> WORK TO BE COMPLETED
In the records that follow, find each line containing "metode" and copy it.

[Stored data]
◇ ◇ ◇ ◇ ◇ ◇ ◇

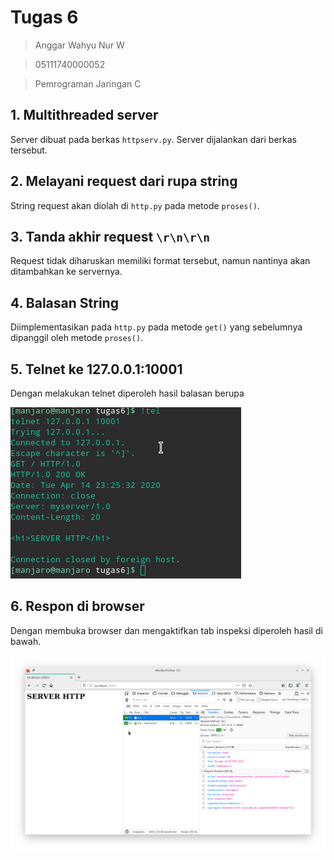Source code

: # Tugas 6

> Anggar Wahyu Nur W

> 05111740000052

> Pemrograman Jaringan C

## 1. Multithreaded server

Server dibuat pada berkas `httpserv.py`. Server dijalankan dari berkas tersebut.

## 2. Melayani request dari rupa string

String request akan diolah di `http.py` pada metode `proses()`.

## 3. Tanda akhir request `\r\n\r\n`

Request tidak diharuskan memiliki format tersebut, namun nantinya akan ditambahkan ke servernya.

## 4. Balasan String

Diimplementasikan pada `http.py` pada metode `get()` yang sebelumnya dipanggil oleh metode `proses()`.

## 5. Telnet ke 127.0.0.1:10001

Dengan melakukan telnet diperoleh hasil balasan berupa

![](./ss_telnet.png)

## 6. Respon di browser

Dengan membuka browser dan mengaktifkan tab inspeksi diperoleh hasil di bawah.

![](./ss_browser.png)
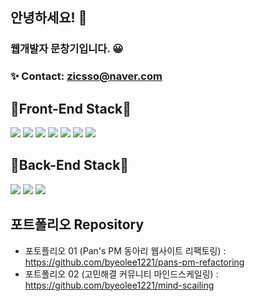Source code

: ## 안녕하세요! 👋

### 웹개발자 문창기입니다. 😀

### ✨ Contact: zicsso@naver.com

## 💎Front-End Stack💎   
![](https://img.shields.io/badge/HTML5-E34F26?style=flat-square&logo=HTML5&logoColor=white)
![](https://img.shields.io/badge/CSS3-1572B6?style=flat-square&logo=CSS3&logoColor=white)
![](https://img.shields.io/badge/TailwindCSS-06B6D4?style=flat-square&logo=TailwindCSS&logoColor=white)
![](https://img.shields.io/badge/JavaScript-F7DF1E?style=flat-square&logo=JavaScript&logoColor=white)
![](https://img.shields.io/badge/React-61DAFB?style=flat-square&logo=React&logoColor=white)
![](https://img.shields.io/badge/Next.js-000000?style=flat-square&logo=Next.js&logoColor=white)
![](https://img.shields.io/badge/Typescript-3178C6?style=flat-square&logo=Typescript&logoColor=white)

## 💎Back-End Stack💎
![](https://img.shields.io/badge/Firebase-FFCA28?style=flat-square&logo=Firebase&logoColor=white)
![](https://img.shields.io/badge/Prisma-2D3748?style=flat-square&logo=Prisma&logoColor=white)
![](https://img.shields.io/badge/PlanetScale-000000?style=flat-square&logo=PlanetScale&logoColor=white)

## 포트폴리오 Repository
* 포토플리오 01 (Pan's PM 동아리 웹사이트 리팩토링) : https://github.com/byeolee1221/pans-pm-refactoring
* 포트폴리오 02 (고민해결 커뮤니티 마인드스케일링) : https://github.com/byeolee1221/mind-scailing

<!--
**byeolee1221/byeolee1221** is a ✨ _special_ ✨ repository because its `README.md` (this file) appears on your GitHub profile.

Here are some ideas to get you started:

- 🔭 I’m currently working on ...
- 🌱 I’m currently learning ...
- 👯 I’m looking to collaborate on ...
- 🤔 I’m looking for help with ...
- 💬 Ask me about ...
- 📫 How to reach me: ...
- 😄 Pronouns: ...
- ⚡ Fun fact: ...
-->
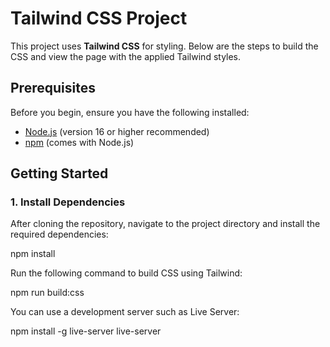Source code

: # Tailwind CSS Project

This project uses **Tailwind CSS** for styling. Below are the steps to build the CSS and view the page with the applied Tailwind styles.

## Prerequisites

Before you begin, ensure you have the following installed:

- [Node.js](https://nodejs.org/) (version 16 or higher recommended)
- [npm](https://www.npmjs.com/) (comes with Node.js)

## Getting Started

### 1. Install Dependencies

After cloning the repository, navigate to the project directory and install the required dependencies:

npm install

Run the following command to build CSS using Tailwind:

npm run build:css

You can use a development server such as Live Server:

npm install -g live-server
live-server
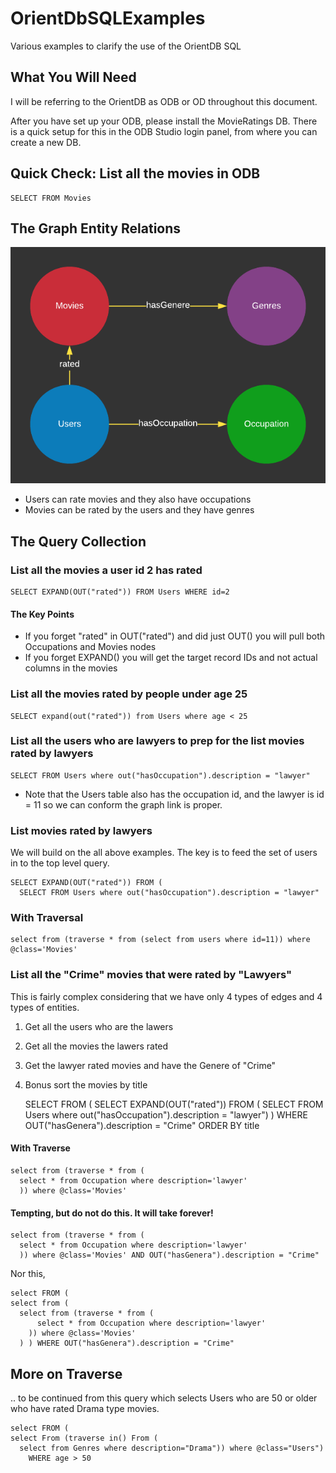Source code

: # OrientDbSQLExamples
Various examples to clarify the use of the OrientDB SQL

## What You Will Need

I will be referring to the OrientDB as ODB or OD throughout this document.

After you have set up your ODB, please install the MovieRatings DB. There is a quick setup for this in the ODB Studio login panel, from where you can create a new DB.

## Quick Check: List all the movies in ODB

    SELECT FROM Movies
  
## The Graph Entity Relations

![Movies DB Entity Relations](Entities.png)

* Users can rate movies and they also have occupations
* Movies can be rated by the users and they have genres

## The Query Collection

### List all the movies a user id 2 has rated

    SELECT EXPAND(OUT("rated")) FROM Users WHERE id=2
  
#### The Key Points
  
* If you forget "rated" in OUT("rated") and did just OUT() you will pull both Occupations and Movies nodes
* If you forget EXPAND() you will get the target record IDs and not actual columns in the movies

### List all the movies rated by people under age 25

    SELECT expand(out("rated")) from Users where age < 25
  
### List all the users who are lawyers to prep for the list movies rated by lawyers

    SELECT FROM Users where out("hasOccupation").description = "lawyer"

* Note that the Users table also has the occupation id, and the lawyer is id = 11 so we can conform the
graph link is proper.

### List movies rated by lawyers
  
We will build on the all above examples. The key is to feed the set of users in to the top level query.

    SELECT EXPAND(OUT("rated")) FROM (
      SELECT FROM Users where out("hasOccupation").description = "lawyer"
      
### With Traversal

    select from (traverse * from (select from users where id=11)) where @class='Movies'
    
### List all the "Crime" movies that were rated by "Lawyers" 

This is fairly complex considering that we have only 4 types of edges and 4 types of entities.

1. Get all the users who are the lawers
2. Get all the movies the lawers rated
3. Get the lawyer rated movies and have the Genere of "Crime"
4. Bonus sort the movies by title

      SELECT FROM (
      SELECT EXPAND(OUT("rated")) FROM (
          SELECT FROM Users where out("hasOccupation").description = "lawyer")
        ) WHERE OUT("hasGenera").description = "Crime"
      ORDER BY title

#### With Traverse

    select from (traverse * from (
      select * from Occupation where description='lawyer'
      )) where @class='Movies'

#### Tempting, but do not do this. It will take forever!

    select from (traverse * from (
      select * from Occupation where description='lawyer'
      )) where @class='Movies' AND OUT("hasGenera").description = "Crime"
      
Nor this,

    select FROM (
    select from (
      select from (traverse * from (
          select * from Occupation where description='lawyer'
        )) where @class='Movies'
      ) ) WHERE OUT("hasGenera").description = "Crime"


## More on Traverse

.. to be continued from this query which selects Users who are 50 or older who have rated Drama type movies.

    select FROM (
    select From (traverse in() From (
      select from Genres where description="Drama")) where @class="Users")
        WHERE age > 50




  
  
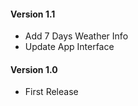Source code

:#### Version 1.1

- Add 7 Days Weather Info
- Update App Interface

#### Version 1.0

- First Release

◇ ◇ ◇ ◇ ◇ ◇ ◇

> FINAL ANSWER
String request akan diolah di `http.py` pada metode `proses()`.
Diimplementasikan pada `http.py` pada metode `get()` yang sebelumnya dipanggil oleh metode `proses()`.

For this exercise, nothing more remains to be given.